Furthermore, the company failed to hold its annual general meeting (AGM) for three consecutive years, leading to its demotion into the Z category, commonly referred to as the junk category.
DSE data shows that the company consistently paid dividends for the first three fiscal years since 2019. It distributed a 12.25% cash dividend for the fiscal year 2020-21, but since then, it has failed to pay any dividends to its shareholders.
The company posted the last update on the Dhaka bourse on 5 October 2023, saying that it has shifted its Dhaka office to Gazipur.
Tk30cr raised through IPO
In 2019, New Line Clothings raised Tk30 crore through an initial public offering (IPO) under the fixed price method, intending to expand its business through the acquisition of machinery, loan repayment, and civil works.
According to the IPO prospectus, the fund would be used to expand the production capacity by up to 80%, which will help to grow the revenue by 15%, 18% and 11% respectively in the next three years.
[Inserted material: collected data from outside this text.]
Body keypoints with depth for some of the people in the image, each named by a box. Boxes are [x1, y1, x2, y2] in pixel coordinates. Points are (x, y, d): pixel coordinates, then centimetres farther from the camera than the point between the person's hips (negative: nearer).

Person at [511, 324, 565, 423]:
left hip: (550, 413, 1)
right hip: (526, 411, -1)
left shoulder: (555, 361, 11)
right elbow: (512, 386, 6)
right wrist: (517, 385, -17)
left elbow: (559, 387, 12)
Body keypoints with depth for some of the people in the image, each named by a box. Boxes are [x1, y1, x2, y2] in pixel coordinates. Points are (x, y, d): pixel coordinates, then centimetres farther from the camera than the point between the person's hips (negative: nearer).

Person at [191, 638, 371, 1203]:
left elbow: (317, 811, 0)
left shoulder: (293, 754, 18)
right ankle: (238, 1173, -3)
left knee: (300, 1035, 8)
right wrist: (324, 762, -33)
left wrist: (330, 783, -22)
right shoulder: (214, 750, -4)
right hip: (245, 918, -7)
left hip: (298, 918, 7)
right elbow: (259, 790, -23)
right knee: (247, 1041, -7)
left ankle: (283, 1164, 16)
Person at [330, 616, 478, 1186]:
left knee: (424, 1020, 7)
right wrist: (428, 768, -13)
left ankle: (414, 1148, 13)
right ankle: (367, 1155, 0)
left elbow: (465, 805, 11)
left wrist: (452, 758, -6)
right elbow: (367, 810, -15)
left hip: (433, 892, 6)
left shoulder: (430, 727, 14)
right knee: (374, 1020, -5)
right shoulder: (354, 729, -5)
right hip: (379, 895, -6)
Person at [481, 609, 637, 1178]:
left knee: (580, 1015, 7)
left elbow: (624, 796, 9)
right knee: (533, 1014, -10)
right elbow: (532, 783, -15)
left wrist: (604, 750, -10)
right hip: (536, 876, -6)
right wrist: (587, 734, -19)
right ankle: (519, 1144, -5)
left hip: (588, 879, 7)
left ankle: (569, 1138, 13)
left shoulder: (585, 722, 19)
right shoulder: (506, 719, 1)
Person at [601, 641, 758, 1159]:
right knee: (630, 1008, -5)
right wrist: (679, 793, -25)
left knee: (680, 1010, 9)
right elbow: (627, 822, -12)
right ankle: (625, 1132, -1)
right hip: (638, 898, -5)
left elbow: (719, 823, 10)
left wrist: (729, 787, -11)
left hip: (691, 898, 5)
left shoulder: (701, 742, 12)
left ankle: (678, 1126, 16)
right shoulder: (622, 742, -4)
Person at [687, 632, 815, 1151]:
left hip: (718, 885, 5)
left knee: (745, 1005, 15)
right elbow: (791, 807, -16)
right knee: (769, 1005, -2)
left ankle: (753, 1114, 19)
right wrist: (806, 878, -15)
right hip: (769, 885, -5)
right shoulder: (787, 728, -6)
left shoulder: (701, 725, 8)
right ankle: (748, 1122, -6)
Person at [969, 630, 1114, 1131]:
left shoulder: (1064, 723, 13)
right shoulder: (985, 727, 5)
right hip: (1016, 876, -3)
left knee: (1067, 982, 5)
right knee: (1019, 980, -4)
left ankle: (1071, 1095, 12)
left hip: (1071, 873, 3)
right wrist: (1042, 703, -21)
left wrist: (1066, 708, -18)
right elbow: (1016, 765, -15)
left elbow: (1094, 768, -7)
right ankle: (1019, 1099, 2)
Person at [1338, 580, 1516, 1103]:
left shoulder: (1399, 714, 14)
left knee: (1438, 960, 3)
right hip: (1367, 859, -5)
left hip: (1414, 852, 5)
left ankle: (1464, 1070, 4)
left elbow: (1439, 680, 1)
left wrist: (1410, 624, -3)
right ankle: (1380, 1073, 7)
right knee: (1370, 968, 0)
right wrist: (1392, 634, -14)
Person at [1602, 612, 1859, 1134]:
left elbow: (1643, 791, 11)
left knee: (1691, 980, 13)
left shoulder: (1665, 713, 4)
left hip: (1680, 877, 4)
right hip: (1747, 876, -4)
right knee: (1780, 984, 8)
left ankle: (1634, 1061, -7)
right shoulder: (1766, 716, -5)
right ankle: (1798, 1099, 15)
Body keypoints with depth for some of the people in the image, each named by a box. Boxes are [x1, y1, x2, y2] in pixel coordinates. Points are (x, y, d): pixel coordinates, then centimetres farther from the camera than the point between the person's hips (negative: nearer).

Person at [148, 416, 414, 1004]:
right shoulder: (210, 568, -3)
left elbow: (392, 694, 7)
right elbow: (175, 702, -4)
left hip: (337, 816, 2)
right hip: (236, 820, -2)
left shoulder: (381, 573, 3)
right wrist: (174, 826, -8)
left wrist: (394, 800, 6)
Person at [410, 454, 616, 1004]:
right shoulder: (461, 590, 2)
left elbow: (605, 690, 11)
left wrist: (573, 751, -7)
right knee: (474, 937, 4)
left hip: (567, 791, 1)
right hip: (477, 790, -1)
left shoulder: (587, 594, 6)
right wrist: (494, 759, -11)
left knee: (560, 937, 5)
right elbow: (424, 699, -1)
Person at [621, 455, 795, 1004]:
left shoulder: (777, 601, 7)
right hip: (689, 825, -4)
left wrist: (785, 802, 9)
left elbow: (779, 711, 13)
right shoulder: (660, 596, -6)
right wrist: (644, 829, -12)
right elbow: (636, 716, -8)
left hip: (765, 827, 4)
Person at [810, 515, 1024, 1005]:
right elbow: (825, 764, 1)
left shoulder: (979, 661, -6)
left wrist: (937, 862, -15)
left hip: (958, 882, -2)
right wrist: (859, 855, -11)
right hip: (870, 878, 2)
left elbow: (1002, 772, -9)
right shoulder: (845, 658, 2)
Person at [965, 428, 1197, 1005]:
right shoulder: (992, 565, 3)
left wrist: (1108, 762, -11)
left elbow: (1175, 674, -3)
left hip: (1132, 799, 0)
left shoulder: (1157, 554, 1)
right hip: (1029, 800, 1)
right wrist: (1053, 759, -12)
Interestingly, the New Line Clothings' corporate sponsor Sigma Technologies is also a loan defaulter with IFIC Bank. Sigma Technologies holds an 11.42% share of the New Line Clothings.
Meanwhile, New Line Clothings borrowed the largest portion of its loans from Southeast Bank, to which it had committed to repaying Tk9 crore from its IPO proceeds. However, the company has faced difficulties in repaying the loan, creating concerns over its financial discipline.